"A … aa … apa?"
Bagas memandang bapaknya tidak percaya. Freza hanya terdiam. Bagas kembali lagi, duduk dekat bapaknya.
Freza hanya mematung, memandang jauh ke depan. Dia sangat shock dengan berita yang baru saja diterimanya. Begitu pula dengan Bagas. Pemuda itu memandang lekat bapaknya, meminta penjelasan.
Bagas terhenyak mendengar cerita bapaknya. Dia ingin segera berjumpa dengan Kamilia. Dia ingin mendengar sendiri kebenaran itu dari mulut Kamilia sendiri.
Keingintahuannya membawanya kembali ke sisi Kamilia yang tertidur. Hendra heran, apalagi raut wajah Bagas kusut.

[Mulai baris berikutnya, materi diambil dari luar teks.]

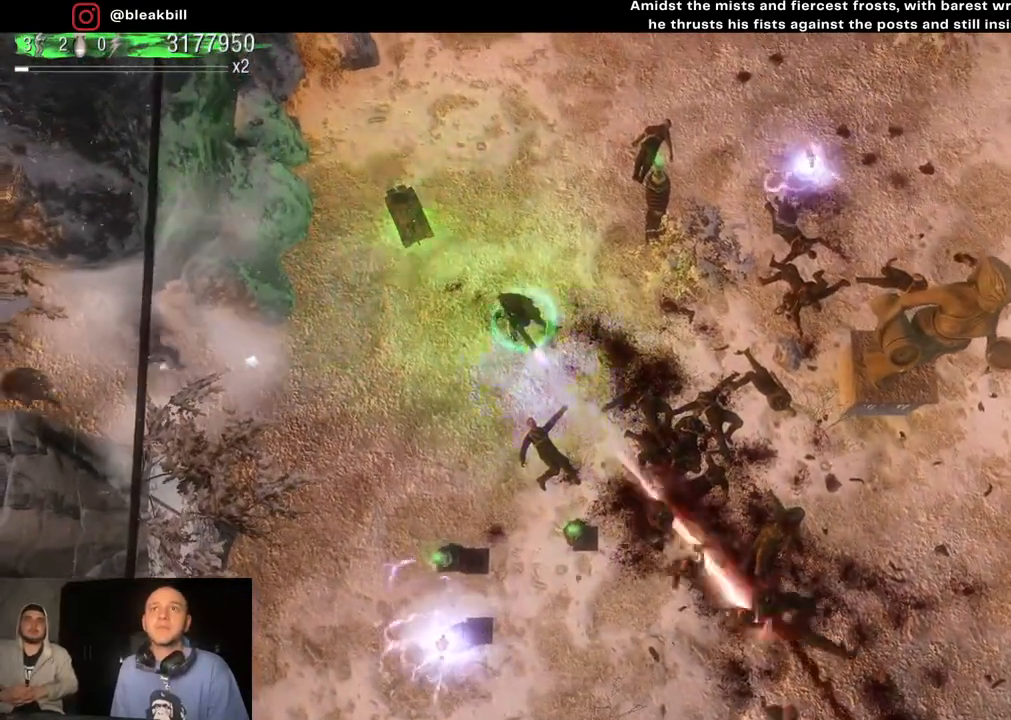
{"buttons": [], "left_stick": "up-left", "right_stick": "center", "events": [[50, "left_stick", "up-left"], [450, "right_stick", "center"]]}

"Untuk apa kau kembali?" tanya Hendra.
"Kau yang untuk apa di sini? Bukankah kau sudah punya istri?" Bagas balik bertanya dengan ketus.
"Fitnah! Aku belum pernah menikah!" seru Hendra.
"Ya sudah tidak usah ngegas," kata Bagas. "Bisakah aku ngobrol berdua saja dengan Kamilia?" tanya Bagas kepada Hendra.
Hendra bergerak ingin menonjok mulut laki-laki itu. Namun, Kamilia yang terbangun mengurungkan niatnya.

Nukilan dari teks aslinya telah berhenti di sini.